Cet univers uchronique se déroule dans un État du sud des États-Unis. Les robots humanoïdes cohabitent avec les humains. Ils travaillent dans les plantations, aux champs ou dans les riches demeures comme personnel de maison. Halfa s’inquiète du pouvoir des mots quand ceux-ci désignent des personnes mécaniques en opposition aux personnes organiques.
La petite Eva voit ses parents assassinés par deux robots. L’un d’eux, cependant, regrette que la femme ait été tuée. Eva, cachée, échappe aux meurtriers. Sur sa route elle trouve un chiot et le calme en lui affirmant qu’ils vont s’en sortir.
Quelques années plus tard, un couple vivant dans une belle demeure part précipitamment après que l’homme ait lu son courrier. C’est Eva qui a glissé un message très inquiétant. Elle prend possession de la maison. C’est ainsi qu’elle fonctionne, récupérant au passage quelques babioles qu’elle revend chez un brocanteur.

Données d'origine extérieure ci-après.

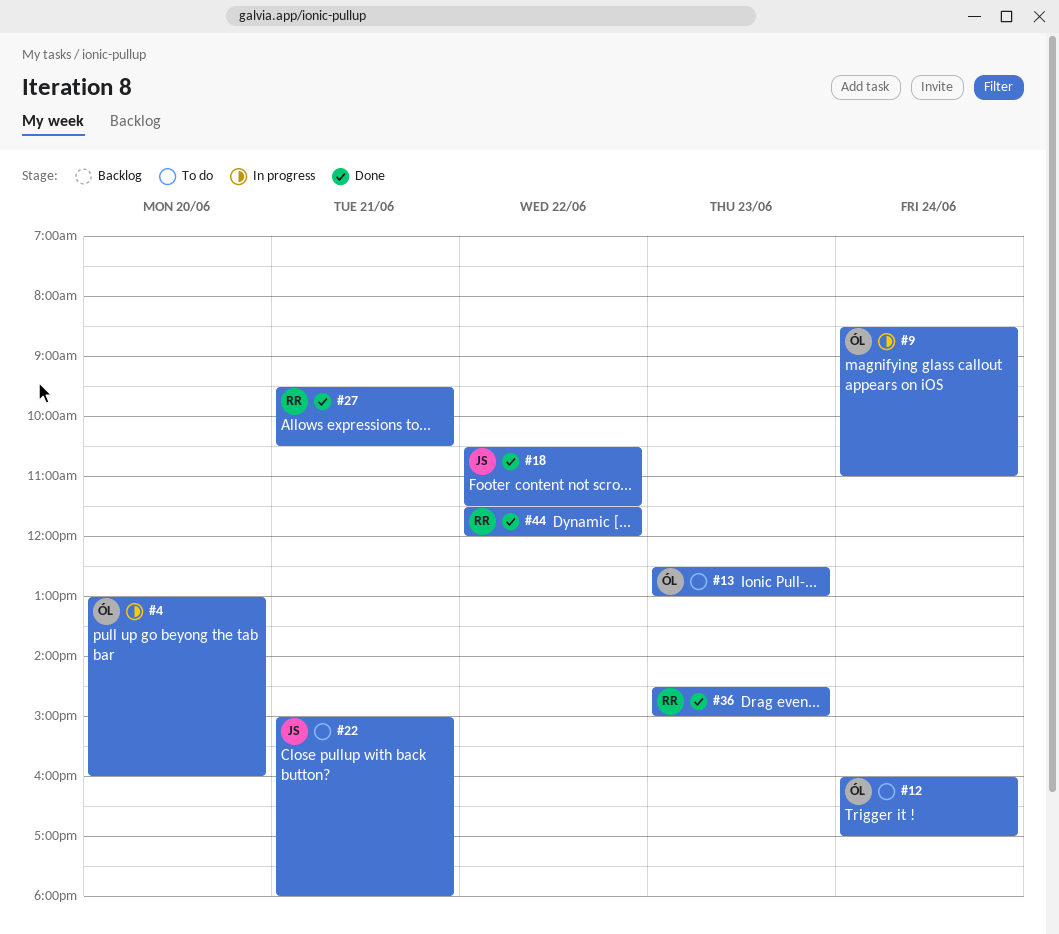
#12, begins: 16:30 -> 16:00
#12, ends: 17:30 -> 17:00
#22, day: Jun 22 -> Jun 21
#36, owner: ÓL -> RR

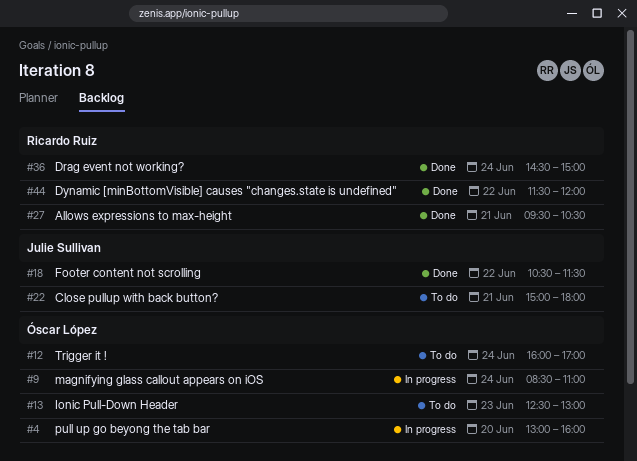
#36, day: Jun 23 -> Jun 24

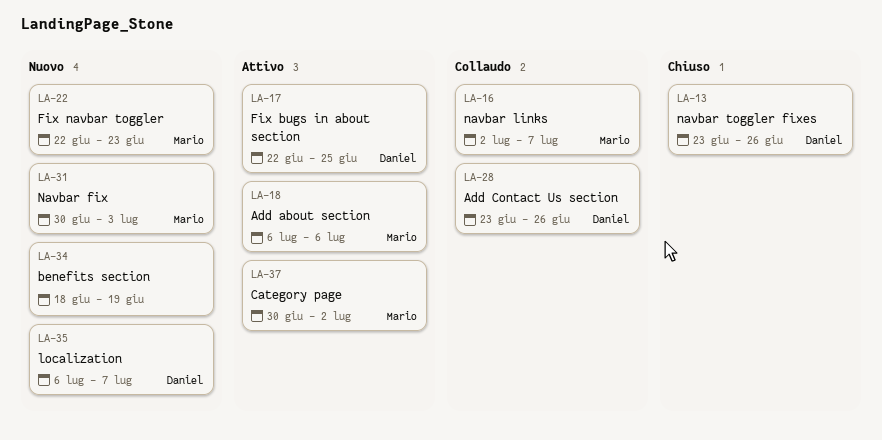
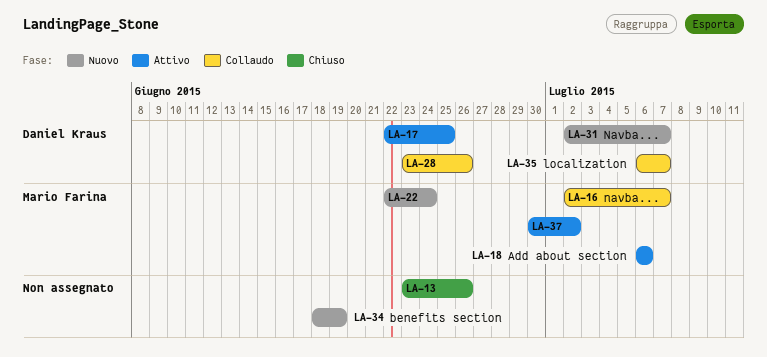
LA-13, owner: Daniel Kraus -> none
LA-22, due: Jun 23 -> Jun 24
LA-31, owner: Mario Farina -> Daniel Kraus
LA-31, start: Jun 30 -> Jul 2
LA-31, due: Jul 3 -> Jul 7
LA-35, status: Nuovo -> Collaudo

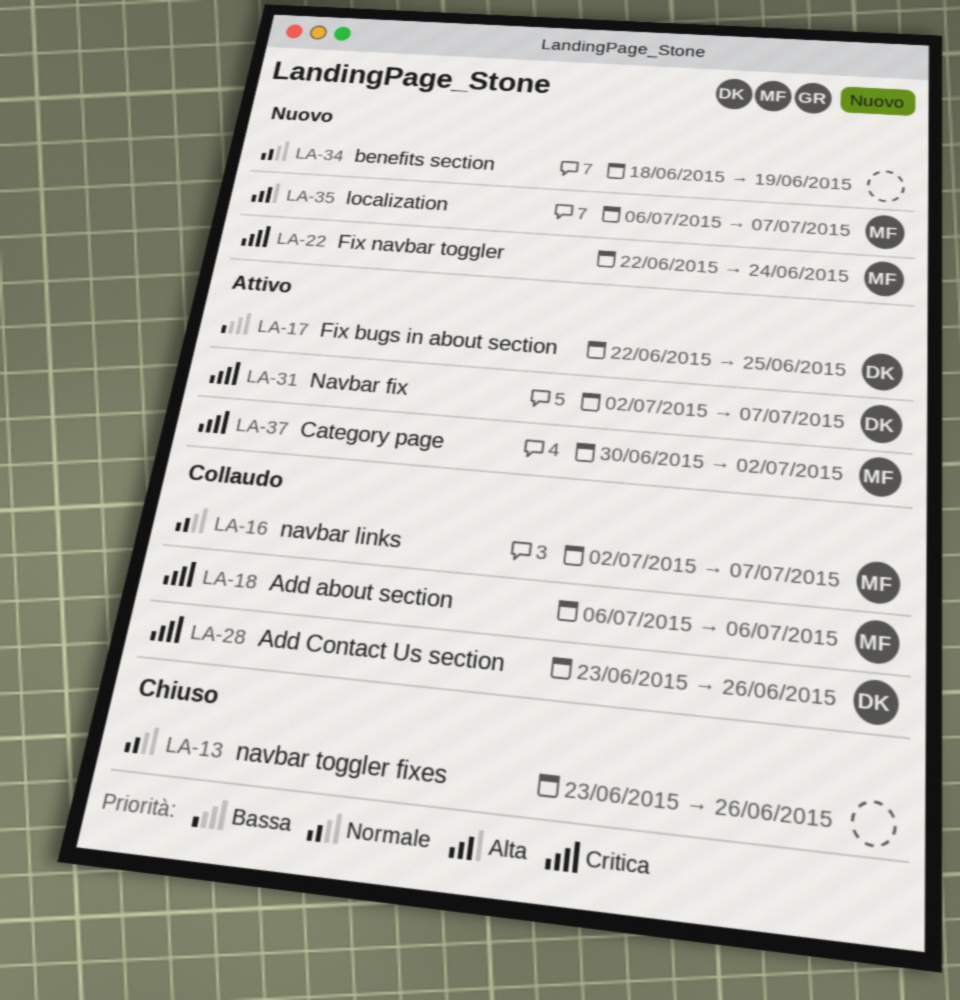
LA-18, status: Attivo -> Collaudo
LA-31, status: Nuovo -> Attivo
LA-35, status: Collaudo -> Nuovo
LA-35, owner: Daniel Kraus -> Mario Farina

Halfa, ce riche planteur, craint le remplacement des humains par les robots. Pour lui, ils doivent obéir et ne pas réfléchir. Or, des robots se réunissent le soir pour écouter l’un d’eux leur lire des pages d’un livre. Ce sont les exemplaires de ce livre qu’Halfa fait traquer, ainsi que leur auteur. Mais, quand Eva, dans un de ses squats, tombe sur un exemplaire, elle est séduite.
Or, ceux qui sont en possession d’un tel ouvrage sont exécutés par les tueurs…
Surfant sur la robotisation qui avance à grands pas, sur l’émergence de ces Intelligences Artificielles dont les capacités encore balbutiantes laissent supposer la prise d’un véritable pouvoir, les scénaristes développent un monde qui s’appuie sur des thématiques très actuelles. Mais, ils donnent aux machines une certaine humanité, la possibilité de faire ressentir des émotions, non avec un visage réduit à sa plus simple expression, mais avec une gestuelle très parlante.
Le scénario fait une belle et grande place au livre en tant que support d’idées, en tant qu’objet et à ceux qui les écrivent. Les auteurs font passer ainsi des messages judicieux sur la lecture, ses apports, sur l’inspiration qui est à l’origine de l’écriture. Donner cette possibilité à des IA ouvre des perspectives soient attrayantes, soient effrayantes.
Le dessin est assuré par José Luis Munuera, ce formidable créateur graphique, qui donne vie à ces robots, leur faisant exprimer des sentiments par une gestuelle appropriée. Il conçoit tout un peuple de robots réussissant à leur donner une identité. Sa mise en page tonique restitue toute la tension de l’histoire.
Sedyas réalise la mise en couleurs, utilisant une gamme de teintes qui étaient celles en usage à l’époque et fait chanter les différentes ambiances du récit.
Ce second tome confirme tout l’intérêt de cette série, même si l’usage de moyens sophistiqués est plus restreint mais correspond parfaitement au thème développé. Une belle histoire en tension, un graphisme remarquable concourent à faire de cet album une superbe réussite.
serge perraud
BeKa — Caroline Roque et Bertrand Escaich (scénario), José Luis Munuera (scénario et dessin), Sedyas (couleurs), Les Cœurs de ferraille — t.02 : L’Inspiration, Dupuis, coll. “Tous Publics”, juin 2023, 72 p. — 14,50 €.